## [Input for this task]
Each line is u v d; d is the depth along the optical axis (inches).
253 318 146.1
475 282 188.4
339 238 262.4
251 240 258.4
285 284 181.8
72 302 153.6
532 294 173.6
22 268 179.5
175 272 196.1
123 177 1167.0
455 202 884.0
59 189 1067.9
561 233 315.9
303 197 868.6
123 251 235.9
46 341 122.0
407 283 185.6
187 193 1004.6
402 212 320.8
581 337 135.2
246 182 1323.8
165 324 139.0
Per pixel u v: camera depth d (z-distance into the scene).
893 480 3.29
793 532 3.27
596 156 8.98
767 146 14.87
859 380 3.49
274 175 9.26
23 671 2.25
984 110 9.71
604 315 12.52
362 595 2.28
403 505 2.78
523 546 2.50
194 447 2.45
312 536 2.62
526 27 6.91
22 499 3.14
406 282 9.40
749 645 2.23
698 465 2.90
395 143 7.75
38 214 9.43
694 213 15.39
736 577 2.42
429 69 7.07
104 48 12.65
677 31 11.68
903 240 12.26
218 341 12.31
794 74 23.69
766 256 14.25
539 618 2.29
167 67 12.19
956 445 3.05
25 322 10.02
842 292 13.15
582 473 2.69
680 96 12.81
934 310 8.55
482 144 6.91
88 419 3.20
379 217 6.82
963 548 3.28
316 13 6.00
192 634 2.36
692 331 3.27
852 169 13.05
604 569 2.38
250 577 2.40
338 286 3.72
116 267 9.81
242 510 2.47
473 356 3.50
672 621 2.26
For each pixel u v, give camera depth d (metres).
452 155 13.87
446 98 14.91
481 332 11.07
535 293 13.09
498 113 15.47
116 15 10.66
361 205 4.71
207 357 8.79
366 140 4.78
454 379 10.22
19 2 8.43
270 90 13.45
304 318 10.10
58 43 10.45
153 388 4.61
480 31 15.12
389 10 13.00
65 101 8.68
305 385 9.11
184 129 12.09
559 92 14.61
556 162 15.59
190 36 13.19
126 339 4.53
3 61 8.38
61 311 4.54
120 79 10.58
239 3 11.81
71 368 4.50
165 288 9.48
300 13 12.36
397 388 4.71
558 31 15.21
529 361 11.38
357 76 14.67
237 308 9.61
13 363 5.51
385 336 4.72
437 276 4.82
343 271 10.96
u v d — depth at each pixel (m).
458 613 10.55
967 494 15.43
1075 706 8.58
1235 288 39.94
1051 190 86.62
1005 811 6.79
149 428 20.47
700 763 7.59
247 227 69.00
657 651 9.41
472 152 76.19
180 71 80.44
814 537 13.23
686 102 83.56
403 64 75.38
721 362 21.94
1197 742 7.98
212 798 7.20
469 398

## [What this task involves]
What's required is that all of the material be returned exactly.

## [Solution for this exercise]
Each line is u v d; d is the depth along the optical axis (inches).
253 318 146.1
475 282 188.4
339 238 262.4
251 240 258.4
285 284 181.8
72 302 153.6
532 294 173.6
22 268 179.5
175 272 196.1
123 177 1167.0
455 202 884.0
59 189 1067.9
561 233 315.9
303 197 868.6
123 251 235.9
46 341 122.0
407 283 185.6
187 193 1004.6
402 212 320.8
581 337 135.2
246 182 1323.8
165 324 139.0
Per pixel u v: camera depth d (z-distance into the scene).
893 480 3.29
793 532 3.27
596 156 8.98
767 146 14.87
859 380 3.49
274 175 9.26
23 671 2.25
984 110 9.71
604 315 12.52
362 595 2.28
403 505 2.78
523 546 2.50
194 447 2.45
312 536 2.62
526 27 6.91
22 499 3.14
406 282 9.40
749 645 2.23
698 465 2.90
395 143 7.75
38 214 9.43
694 213 15.39
736 577 2.42
429 69 7.07
104 48 12.65
677 31 11.68
903 240 12.26
218 341 12.31
794 74 23.69
766 256 14.25
539 618 2.29
167 67 12.19
956 445 3.05
25 322 10.02
842 292 13.15
582 473 2.69
680 96 12.81
934 310 8.55
482 144 6.91
88 419 3.20
379 217 6.82
963 548 3.28
316 13 6.00
192 634 2.36
692 331 3.27
852 169 13.05
604 569 2.38
250 577 2.40
338 286 3.72
116 267 9.81
242 510 2.47
473 356 3.50
672 621 2.26
For each pixel u v, give camera depth d (metres).
452 155 13.87
446 98 14.91
481 332 11.07
535 293 13.09
498 113 15.47
116 15 10.66
361 205 4.71
207 357 8.79
366 140 4.78
454 379 10.22
19 2 8.43
270 90 13.45
304 318 10.10
58 43 10.45
153 388 4.61
480 31 15.12
389 10 13.00
65 101 8.68
305 385 9.11
184 129 12.09
559 92 14.61
556 162 15.59
190 36 13.19
126 339 4.53
3 61 8.38
61 311 4.54
120 79 10.58
239 3 11.81
71 368 4.50
165 288 9.48
300 13 12.36
397 388 4.71
558 31 15.21
529 361 11.38
357 76 14.67
237 308 9.61
13 363 5.51
385 336 4.72
437 276 4.82
343 271 10.96
u v d — depth at each pixel (m).
458 613 10.55
967 494 15.43
1075 706 8.58
1235 288 39.94
1051 190 86.62
1005 811 6.79
149 428 20.47
700 763 7.59
247 227 69.00
657 651 9.41
472 152 76.19
180 71 80.44
814 537 13.23
686 102 83.56
403 64 75.38
721 362 21.94
1197 742 7.98
212 798 7.20
469 398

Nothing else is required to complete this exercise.